The NFL will be having their players tested daily for COVID-19 for the first two weeks of training camp at minimum, following reports of at least 72 players testing positive for the virus.
Dr. Allen Sills, the league’s leading medical officer stated that at least two negative tests are mandatory before players can get tested or participate in team activities and that the positivity rate among players must fall below 5% by the end of the first two weeks to reduce the testing rate.
“There’s no finish line with health and safety and I think these protocols are very much living and breathing documents, which means they will change as we gain new knowledge about this virus, as we gain new knowledge about transmission, as we gain new knowledge about testing and there are new tests and new techniques that come online,” Sills said. “We very much anticipate that these protocols will change.”
Sills stated that reducing the risk of spreading the infection is the biggest priority around the league, so every team must take extreme precautions.
“Everything that we’re doing is centered around the concept of risk mitigation,” Sills said. “We know that we can’t eliminate risk, but we’re trying to mitigate it as much as possible for everyone.

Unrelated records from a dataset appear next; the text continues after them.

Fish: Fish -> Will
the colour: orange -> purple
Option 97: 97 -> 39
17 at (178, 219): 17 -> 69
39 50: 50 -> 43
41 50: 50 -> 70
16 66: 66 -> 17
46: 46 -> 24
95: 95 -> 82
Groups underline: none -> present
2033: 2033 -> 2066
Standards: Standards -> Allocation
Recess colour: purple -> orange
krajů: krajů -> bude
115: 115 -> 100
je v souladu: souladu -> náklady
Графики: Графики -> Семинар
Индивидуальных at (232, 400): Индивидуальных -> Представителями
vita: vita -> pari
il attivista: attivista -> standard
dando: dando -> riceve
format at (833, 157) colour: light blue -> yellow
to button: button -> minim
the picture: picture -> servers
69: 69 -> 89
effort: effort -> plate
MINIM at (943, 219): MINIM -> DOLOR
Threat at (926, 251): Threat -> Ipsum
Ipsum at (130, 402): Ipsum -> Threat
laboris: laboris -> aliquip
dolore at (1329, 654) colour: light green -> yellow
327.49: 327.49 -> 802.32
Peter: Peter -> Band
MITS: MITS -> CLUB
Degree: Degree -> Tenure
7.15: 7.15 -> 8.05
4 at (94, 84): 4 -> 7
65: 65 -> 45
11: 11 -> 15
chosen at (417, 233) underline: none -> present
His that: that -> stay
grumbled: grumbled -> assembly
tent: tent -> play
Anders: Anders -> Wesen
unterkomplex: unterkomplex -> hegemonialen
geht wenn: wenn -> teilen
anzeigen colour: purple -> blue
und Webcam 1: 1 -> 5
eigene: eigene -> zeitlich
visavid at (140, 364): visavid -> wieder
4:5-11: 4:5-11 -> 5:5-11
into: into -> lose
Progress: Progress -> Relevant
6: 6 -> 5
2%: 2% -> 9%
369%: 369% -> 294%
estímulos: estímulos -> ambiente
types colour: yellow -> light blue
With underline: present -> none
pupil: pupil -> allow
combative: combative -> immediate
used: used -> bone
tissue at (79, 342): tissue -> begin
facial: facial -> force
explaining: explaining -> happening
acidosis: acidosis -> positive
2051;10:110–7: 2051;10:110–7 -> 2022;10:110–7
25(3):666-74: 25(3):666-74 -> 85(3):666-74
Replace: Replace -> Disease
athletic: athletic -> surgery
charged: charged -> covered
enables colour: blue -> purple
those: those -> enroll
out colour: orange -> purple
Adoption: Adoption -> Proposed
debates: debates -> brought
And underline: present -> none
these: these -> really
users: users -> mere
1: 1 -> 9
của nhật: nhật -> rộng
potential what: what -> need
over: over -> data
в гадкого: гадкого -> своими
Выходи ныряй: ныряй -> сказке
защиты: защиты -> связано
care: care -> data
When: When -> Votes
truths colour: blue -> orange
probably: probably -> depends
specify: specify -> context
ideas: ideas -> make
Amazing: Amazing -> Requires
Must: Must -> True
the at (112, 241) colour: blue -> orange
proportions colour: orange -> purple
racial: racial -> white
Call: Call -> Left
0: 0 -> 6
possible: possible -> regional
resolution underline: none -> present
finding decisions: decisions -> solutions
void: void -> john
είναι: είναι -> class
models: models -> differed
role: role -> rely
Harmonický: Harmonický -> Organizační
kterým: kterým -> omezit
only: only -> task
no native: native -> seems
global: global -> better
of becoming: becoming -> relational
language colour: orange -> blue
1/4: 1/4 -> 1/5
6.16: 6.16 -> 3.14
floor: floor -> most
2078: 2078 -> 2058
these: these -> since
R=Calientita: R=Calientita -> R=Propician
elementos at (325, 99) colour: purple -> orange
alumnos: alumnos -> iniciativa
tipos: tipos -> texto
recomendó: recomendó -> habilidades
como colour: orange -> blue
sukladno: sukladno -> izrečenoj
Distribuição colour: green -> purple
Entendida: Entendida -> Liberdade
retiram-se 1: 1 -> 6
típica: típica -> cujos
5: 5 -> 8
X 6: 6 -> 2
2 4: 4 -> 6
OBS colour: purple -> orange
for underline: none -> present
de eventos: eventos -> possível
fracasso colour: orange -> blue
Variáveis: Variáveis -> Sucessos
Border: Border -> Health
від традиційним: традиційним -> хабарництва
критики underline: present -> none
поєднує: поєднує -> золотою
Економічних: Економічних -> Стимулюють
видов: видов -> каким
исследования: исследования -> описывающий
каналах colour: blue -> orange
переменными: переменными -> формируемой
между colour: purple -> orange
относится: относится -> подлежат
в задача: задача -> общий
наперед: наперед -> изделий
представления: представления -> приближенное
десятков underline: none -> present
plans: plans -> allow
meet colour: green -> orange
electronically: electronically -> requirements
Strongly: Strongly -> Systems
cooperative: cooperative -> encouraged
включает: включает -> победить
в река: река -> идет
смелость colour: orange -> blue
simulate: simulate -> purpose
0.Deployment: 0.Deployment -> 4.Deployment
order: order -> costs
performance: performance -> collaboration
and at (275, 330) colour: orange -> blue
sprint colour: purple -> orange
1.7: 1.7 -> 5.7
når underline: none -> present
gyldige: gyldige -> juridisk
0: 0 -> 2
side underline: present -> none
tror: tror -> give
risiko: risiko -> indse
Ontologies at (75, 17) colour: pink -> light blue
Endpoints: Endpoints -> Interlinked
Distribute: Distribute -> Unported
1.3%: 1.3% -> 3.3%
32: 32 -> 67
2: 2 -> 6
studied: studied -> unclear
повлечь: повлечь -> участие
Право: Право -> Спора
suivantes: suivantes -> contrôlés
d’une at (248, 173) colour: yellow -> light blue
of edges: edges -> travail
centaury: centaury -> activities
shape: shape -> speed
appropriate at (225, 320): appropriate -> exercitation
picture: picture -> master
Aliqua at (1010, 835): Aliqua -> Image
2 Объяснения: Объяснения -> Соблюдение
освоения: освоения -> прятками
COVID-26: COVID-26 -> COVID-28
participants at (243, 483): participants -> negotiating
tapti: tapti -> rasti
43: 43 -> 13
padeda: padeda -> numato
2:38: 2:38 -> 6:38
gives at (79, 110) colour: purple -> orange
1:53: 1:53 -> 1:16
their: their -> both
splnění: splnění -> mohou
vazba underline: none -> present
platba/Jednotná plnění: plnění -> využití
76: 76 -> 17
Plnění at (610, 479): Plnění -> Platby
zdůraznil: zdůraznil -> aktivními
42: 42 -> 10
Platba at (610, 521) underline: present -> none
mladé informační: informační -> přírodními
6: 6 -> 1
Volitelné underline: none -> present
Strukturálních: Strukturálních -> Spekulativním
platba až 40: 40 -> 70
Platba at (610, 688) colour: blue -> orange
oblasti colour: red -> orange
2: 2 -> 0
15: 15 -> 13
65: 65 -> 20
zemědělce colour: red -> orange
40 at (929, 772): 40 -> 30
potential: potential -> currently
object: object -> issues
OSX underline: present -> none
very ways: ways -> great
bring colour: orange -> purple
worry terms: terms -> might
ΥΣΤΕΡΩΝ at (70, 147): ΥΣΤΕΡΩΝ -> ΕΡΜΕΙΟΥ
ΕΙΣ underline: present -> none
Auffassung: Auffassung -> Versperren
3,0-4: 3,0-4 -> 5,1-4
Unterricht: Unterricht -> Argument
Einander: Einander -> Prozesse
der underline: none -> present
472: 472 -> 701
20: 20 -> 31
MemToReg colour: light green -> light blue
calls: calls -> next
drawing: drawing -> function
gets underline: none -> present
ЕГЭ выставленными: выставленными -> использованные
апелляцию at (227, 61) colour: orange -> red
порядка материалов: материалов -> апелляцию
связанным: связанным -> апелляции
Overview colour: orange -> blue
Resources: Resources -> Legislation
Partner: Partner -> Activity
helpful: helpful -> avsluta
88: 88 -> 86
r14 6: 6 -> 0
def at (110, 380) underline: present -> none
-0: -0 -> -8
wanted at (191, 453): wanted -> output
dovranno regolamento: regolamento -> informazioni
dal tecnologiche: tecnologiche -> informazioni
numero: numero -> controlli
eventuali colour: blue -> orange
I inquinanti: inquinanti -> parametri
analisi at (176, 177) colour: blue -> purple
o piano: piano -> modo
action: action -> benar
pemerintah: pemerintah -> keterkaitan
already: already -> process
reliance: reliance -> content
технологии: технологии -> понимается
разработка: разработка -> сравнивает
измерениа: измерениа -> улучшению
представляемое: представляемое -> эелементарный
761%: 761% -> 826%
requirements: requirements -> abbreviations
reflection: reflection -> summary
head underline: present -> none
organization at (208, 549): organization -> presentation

We know that this is going to be a shared responsibility.”
Sills said that this process will make the NFL environment and the people involved in it safer as a whole if everyone cooperates.
“What’s good for players and what makes players and their families safer also makes coaches, staff, and teams safer and, quite frankly, it makes our communities safer,” Sills said.
The quicker the spread of the coronavirus is mitigated, the sooner the NFL and the United States as a whole can get back to some semblance of normalcy.